Updated: Nov 12
We recently spent a tranquil three nights in the Great Smoky Mountains National Park bestowed by glorious September weather with clear skies and great visibility for the most part. Apparently, this is unusual, according to the Park Ranger who greeted us as we began the trek up to the 360-degree observation deck at Clingman’s Dome, as wisps of valley mist below began to dissipate. Typically, the dense morning fog can lift so slowly that it can range from partially obscuring views of the mountains to blanketing the observation deck entirely. So, the timing of our visit to the park was very fortunate indeed and we were rewarded by miles of visibility in every direction.

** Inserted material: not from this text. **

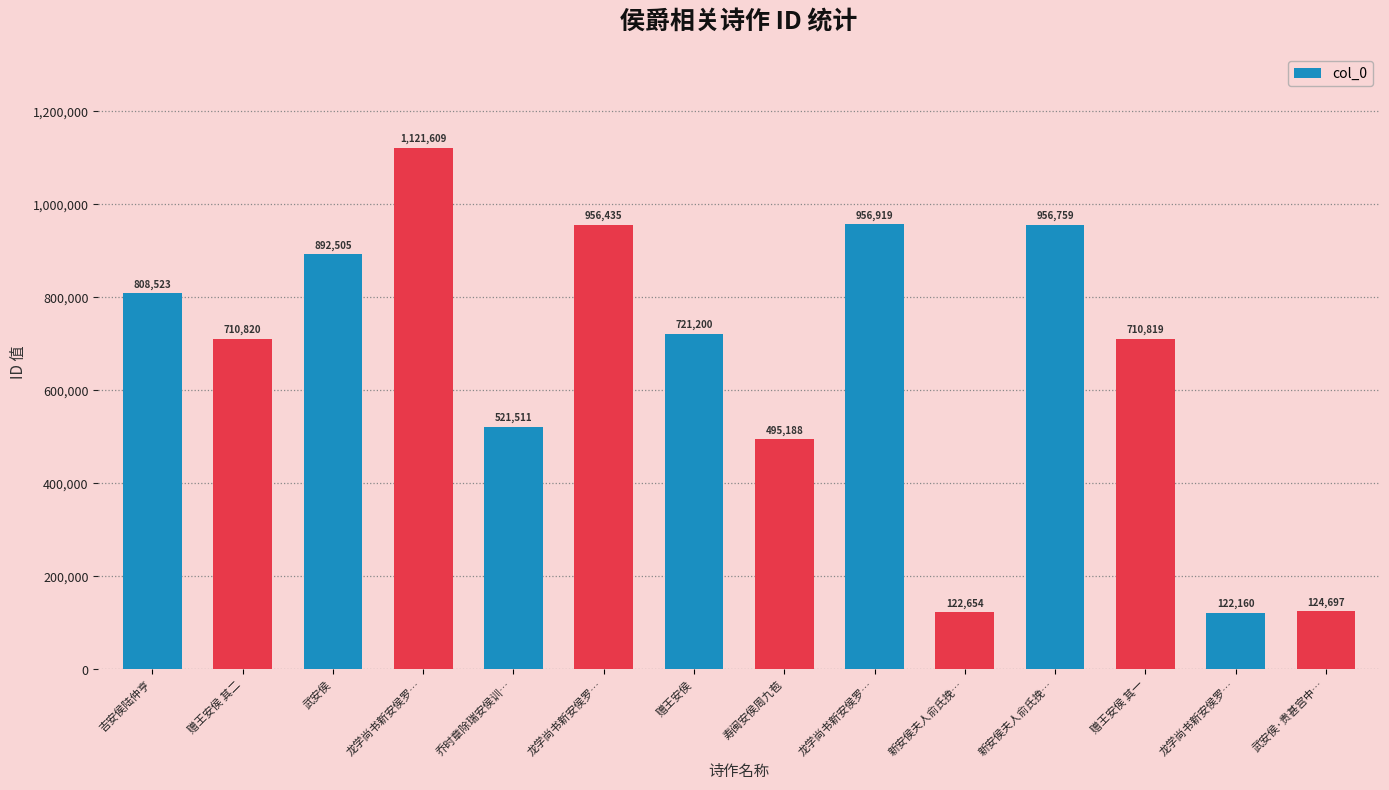

Does the chart contain any negative values?

No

Prior to planning out trip, we were not aware that, with 12.5 million visitors, the Great Smoky Mountains National Park is the most visited of all the National Parks in the US – by a landslide, in fact, with more than double the number of visitors of the next busiest, Grand Canyon National Park. One reason for the popularity likely has to do with the proximity of so many populous areas – 50% of the US population resides within a day’s drive. Another must be that the park is free and most of it is open to traffic 24 hours a day.
If you are looking for a culinary destination in the vicinity of the park, then stick to the North Carolina side, where I imagine a variety of gastronomic delights can be found in Asheville, for example. But if you are looking for the adventure among tranquility that this part of the world offers, then the Tennessee side of the park will not disappoint, particularly in the westernmost portion near Townsend.
Besides the hike to and views from Clingman’s Dome observation deck, which is a highlight of the park, the 11-mile circular route that is Cades Cove Loop is a very picturesque introduction to the flora and fauna of the park. Regardless of the time of year, it is best to visit both attractions as early as possible to avoid the crowds. In the case of Cades Cove Loop, spotting wildlife is more likely in the early hours or just before dusk, when the Loop closes. During our visit (which was at dusk), we encountered wild turkey, countless deer and a juvenile black bear.
Another highlight of the Park is the abundance of picturesque streams and waterfalls that can be encountered while hiking the more than 150 official trails (as per the National Park Service). The Grotto Falls, which is located on the Trillium Gap Trail, is a 2.5-mile round trip hike that takes you behind the Falls – the only one of its kind in the park. The waterfall that became our favorite was the Lynn Camp Prong Cascades, which is located on the Middle Prong Trail, approximately half a mile from the trail head. What we enjoyed about this experience is that this waterfall is less well known and, therefore, the trail was quiet.
As with many of the National Parks of the US, the summer months are the most popular. While we visited the Smokies in early September, there were still crowded parking lots at the popular trail heads and traffic bottlenecks along the popular touring routes. So, considering an off-peak visit may be the way to go.